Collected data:
════════════════
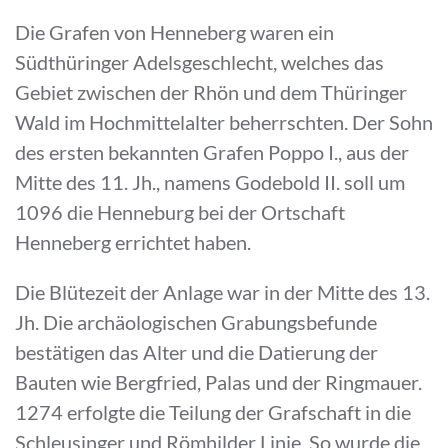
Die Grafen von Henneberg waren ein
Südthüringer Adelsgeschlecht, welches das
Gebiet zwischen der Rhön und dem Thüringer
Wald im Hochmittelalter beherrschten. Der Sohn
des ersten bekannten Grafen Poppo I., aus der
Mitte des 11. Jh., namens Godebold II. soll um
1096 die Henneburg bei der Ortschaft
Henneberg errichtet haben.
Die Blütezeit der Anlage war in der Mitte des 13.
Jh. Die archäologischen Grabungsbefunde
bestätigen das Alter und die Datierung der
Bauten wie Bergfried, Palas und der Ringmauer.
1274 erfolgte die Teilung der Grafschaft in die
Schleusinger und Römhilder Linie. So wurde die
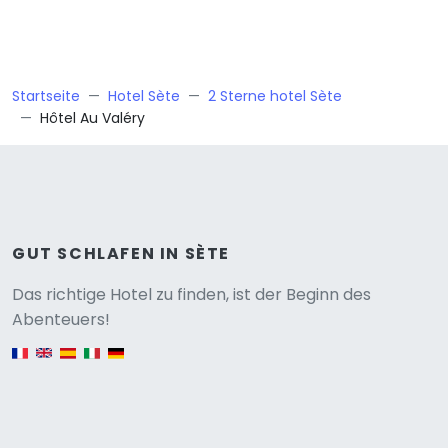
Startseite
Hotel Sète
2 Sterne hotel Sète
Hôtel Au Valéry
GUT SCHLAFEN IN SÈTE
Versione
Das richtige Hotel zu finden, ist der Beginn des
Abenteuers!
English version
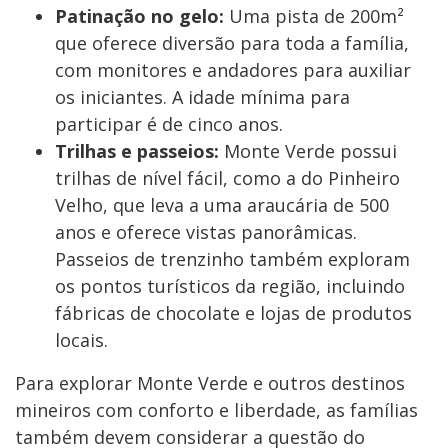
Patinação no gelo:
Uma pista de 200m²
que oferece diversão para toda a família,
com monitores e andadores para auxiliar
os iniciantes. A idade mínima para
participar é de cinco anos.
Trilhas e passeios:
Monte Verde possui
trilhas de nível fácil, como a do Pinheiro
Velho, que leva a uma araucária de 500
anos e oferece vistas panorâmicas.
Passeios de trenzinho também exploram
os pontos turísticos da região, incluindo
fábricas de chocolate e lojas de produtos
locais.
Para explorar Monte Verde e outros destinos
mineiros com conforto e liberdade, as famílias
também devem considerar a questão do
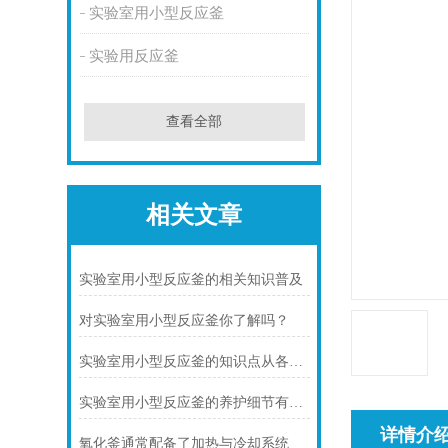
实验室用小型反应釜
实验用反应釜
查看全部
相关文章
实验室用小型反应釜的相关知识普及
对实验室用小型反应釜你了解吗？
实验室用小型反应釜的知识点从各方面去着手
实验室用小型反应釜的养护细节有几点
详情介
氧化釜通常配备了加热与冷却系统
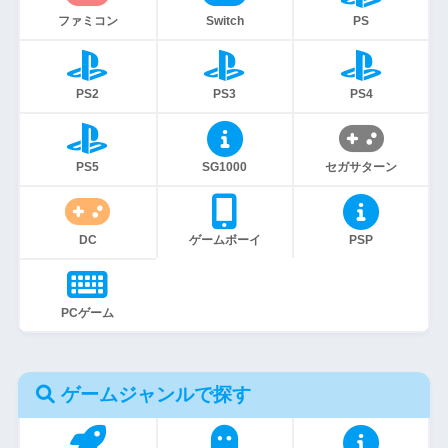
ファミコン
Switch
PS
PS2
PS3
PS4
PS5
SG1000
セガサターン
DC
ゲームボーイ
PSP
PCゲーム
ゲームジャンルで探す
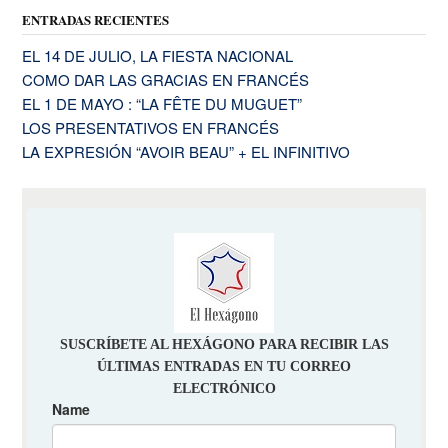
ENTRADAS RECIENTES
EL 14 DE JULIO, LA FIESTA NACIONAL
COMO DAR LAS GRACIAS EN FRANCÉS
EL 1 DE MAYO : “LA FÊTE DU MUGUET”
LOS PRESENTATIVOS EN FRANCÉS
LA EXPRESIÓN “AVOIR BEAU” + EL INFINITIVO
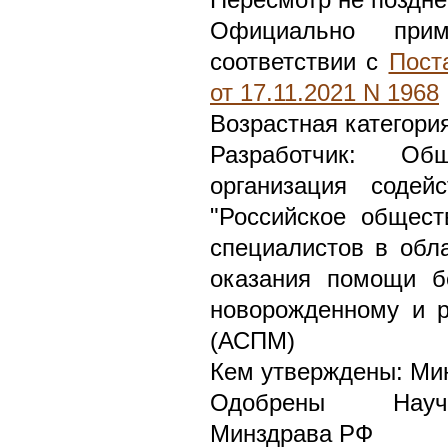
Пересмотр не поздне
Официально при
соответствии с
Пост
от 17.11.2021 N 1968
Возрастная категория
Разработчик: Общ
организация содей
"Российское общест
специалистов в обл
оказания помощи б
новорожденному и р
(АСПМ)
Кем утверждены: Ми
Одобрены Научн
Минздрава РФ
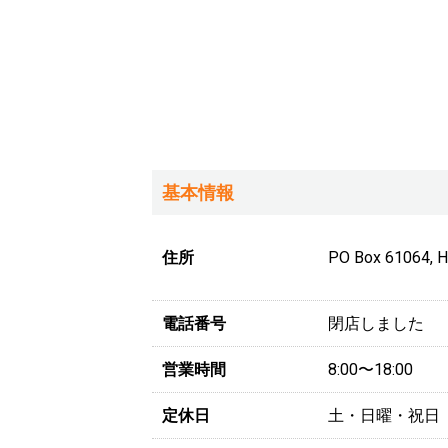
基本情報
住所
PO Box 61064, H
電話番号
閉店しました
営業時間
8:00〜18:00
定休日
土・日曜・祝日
════════════════
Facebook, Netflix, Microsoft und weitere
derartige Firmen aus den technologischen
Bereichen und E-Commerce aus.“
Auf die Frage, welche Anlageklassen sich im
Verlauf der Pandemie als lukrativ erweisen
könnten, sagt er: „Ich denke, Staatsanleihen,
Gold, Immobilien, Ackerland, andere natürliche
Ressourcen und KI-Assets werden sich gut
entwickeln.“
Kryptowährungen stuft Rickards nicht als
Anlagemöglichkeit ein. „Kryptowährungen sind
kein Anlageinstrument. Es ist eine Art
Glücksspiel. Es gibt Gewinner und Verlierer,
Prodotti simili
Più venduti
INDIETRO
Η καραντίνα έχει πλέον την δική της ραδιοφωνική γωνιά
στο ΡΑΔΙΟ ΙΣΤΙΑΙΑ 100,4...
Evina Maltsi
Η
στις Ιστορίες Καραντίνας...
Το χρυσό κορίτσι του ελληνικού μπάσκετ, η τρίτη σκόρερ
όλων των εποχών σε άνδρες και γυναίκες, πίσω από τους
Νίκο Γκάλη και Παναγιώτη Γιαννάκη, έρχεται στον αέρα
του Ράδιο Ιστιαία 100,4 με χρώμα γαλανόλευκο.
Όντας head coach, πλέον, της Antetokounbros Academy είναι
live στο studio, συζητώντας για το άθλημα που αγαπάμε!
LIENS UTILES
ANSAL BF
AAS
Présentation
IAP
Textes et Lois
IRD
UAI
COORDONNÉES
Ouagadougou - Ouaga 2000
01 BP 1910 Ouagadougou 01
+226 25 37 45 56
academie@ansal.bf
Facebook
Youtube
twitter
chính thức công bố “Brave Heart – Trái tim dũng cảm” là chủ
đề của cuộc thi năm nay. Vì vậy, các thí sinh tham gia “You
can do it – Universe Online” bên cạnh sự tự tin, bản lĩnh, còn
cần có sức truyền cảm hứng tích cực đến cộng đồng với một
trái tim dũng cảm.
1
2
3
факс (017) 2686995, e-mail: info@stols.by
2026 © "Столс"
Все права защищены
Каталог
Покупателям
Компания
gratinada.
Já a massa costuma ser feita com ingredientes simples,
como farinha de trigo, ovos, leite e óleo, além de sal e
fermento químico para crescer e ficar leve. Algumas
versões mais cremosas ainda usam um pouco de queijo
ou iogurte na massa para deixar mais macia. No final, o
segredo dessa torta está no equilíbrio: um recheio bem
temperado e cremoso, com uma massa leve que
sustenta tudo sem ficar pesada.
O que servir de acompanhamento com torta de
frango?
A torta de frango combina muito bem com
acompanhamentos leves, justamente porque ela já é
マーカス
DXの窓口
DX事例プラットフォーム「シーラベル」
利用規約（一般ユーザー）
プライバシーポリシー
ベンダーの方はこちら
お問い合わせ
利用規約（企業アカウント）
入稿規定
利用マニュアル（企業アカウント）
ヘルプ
════════════════
Assigned task »
Return verbatim every line from the one containing "Die Grafen von Henneberg waren ein" through the one containing "English version", including both of those lines. Leave the pictures out of the output.

Solution for this task »
Die Grafen von Henneberg waren ein
Südthüringer Adelsgeschlecht, welches das
Gebiet zwischen der Rhön und dem Thüringer
Wald im Hochmittelalter beherrschten. Der Sohn
des ersten bekannten Grafen Poppo I., aus der
Mitte des 11. Jh., namens Godebold II. soll um
1096 die Henneburg bei der Ortschaft
Henneberg errichtet haben.
Die Blütezeit der Anlage war in der Mitte des 13.
Jh. Die archäologischen Grabungsbefunde
bestätigen das Alter und die Datierung der
Bauten wie Bergfried, Palas und der Ringmauer.
1274 erfolgte die Teilung der Grafschaft in die
Schleusinger und Römhilder Linie. So wurde die
Startseite
Hotel Sète
2 Sterne hotel Sète
Hôtel Au Valéry
GUT SCHLAFEN IN SÈTE
Versione
Das richtige Hotel zu finden, ist der Beginn des
Abenteuers!
English version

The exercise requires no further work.